En matière de voirie, c'est donc à la Région que revient l'obligation d'entretenir les voiries régionales (ainsi que leurs dépendances - accotements, trottoirs, avaloirs, etc. -), à la province d'entretenir les voiries provinciales et à la commune d'entretenir les voiries communales.

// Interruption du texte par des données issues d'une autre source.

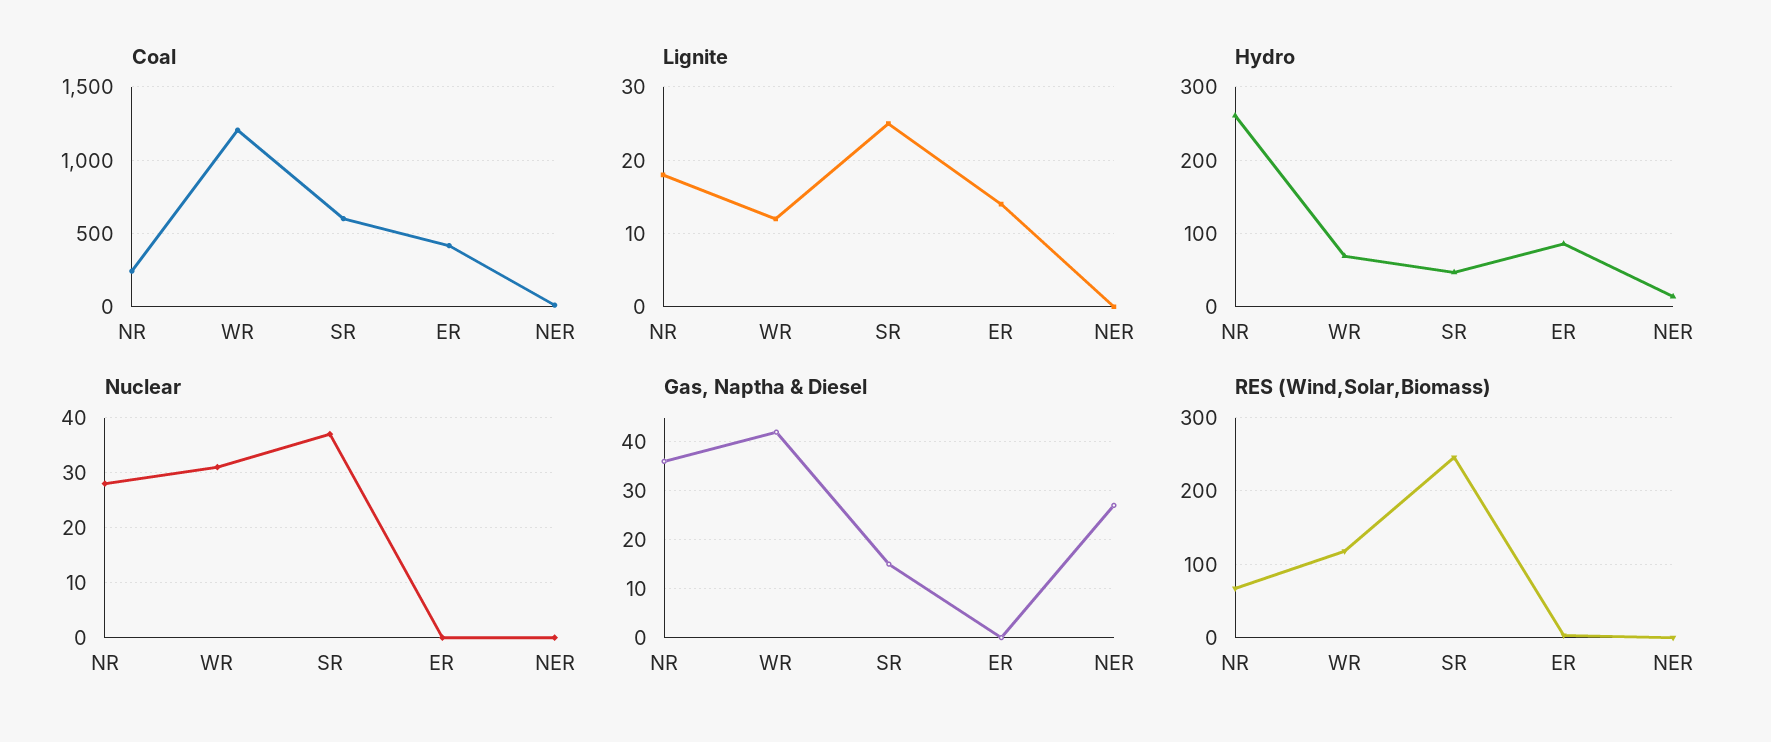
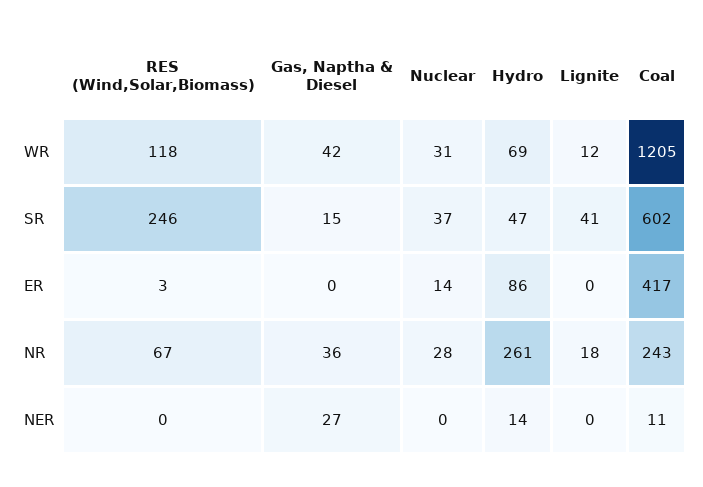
Lignite, SR: 25 -> 41
Lignite, ER: 14 -> 0
Nuclear, ER: 0 -> 14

et l'UVCW de citer : "Ce principe général unanimement admis est rappelé à suffisance par des auteurs de doctrine. Ainsi, Bure, dans les Novelles, Voirie et construction, n° 204, p. 228, spécifie que "L'entretien et l'amélioration des routes de l'Etat [entendons aujourd'hui la Région wallonne] sont assurés par celui-ci"; Wilkin, dans Voirie et alignement, urbanisme et construction, pp. 203-205, reprend la même idée: "L'Etat [entendons la Région wallonne] supporte, sans aucun recours contre les communes ou les particuliers, le financement des travaux de la grande voirie… L'obligation d'entretenir la voirie est un devoir d'administration. La loi provinciale et la loi communale portent parmi les dépenses obligatoires celles qui concernent l'entretien de leur propre voirie. L'Etat [entendons la Région wallonne] porte traditionnellement au budget du Ministère des Travaux publics les dépenses d'entretien de toute sa voirie. L'entretien de la voirie incombe à l'administrateur: à l'Etat [entendons a Région wallonne], aux provinces et aux communes pour leur propre voirie … Le curage des fossés et l'entretien des taillis sont compris parmi les obligations du gestionnaire de la voirie". Enfin, M.-A. Flamme, dans son ouvrage Droit administratif, T. 11, p. 1065, n° 435, stipule que "La gestion des voies publiques relève des autorités dans le domaine desquelles elles se trouvent et comporte aussi bien le pouvoir de décider - discrétionnairement - les mesures d'entretien et d'amélioration paraissant utiles que la charge des dépenses qui en résultent". De même, ce principe est rappelé en jurisprudence, notamment par l'arrêt de la Cour de Cassation du 5.9.1969, Pas., 1969, I, 9: "Attendu que la responsabilité civile de l'Etat peut être engagée notamment lorsqu'une voie publique [relevant de la grande voirie], telle qu'elle est établie, ne donne pas aux usagers ce qu'elle promet d'après sa destination usuelle, ou lorsque l'Etat manque à son obligation d'entretenir une telle voie dans un état normal et sans vice…" M.-A. Flamme, op. cit., p. 1066, n° 435.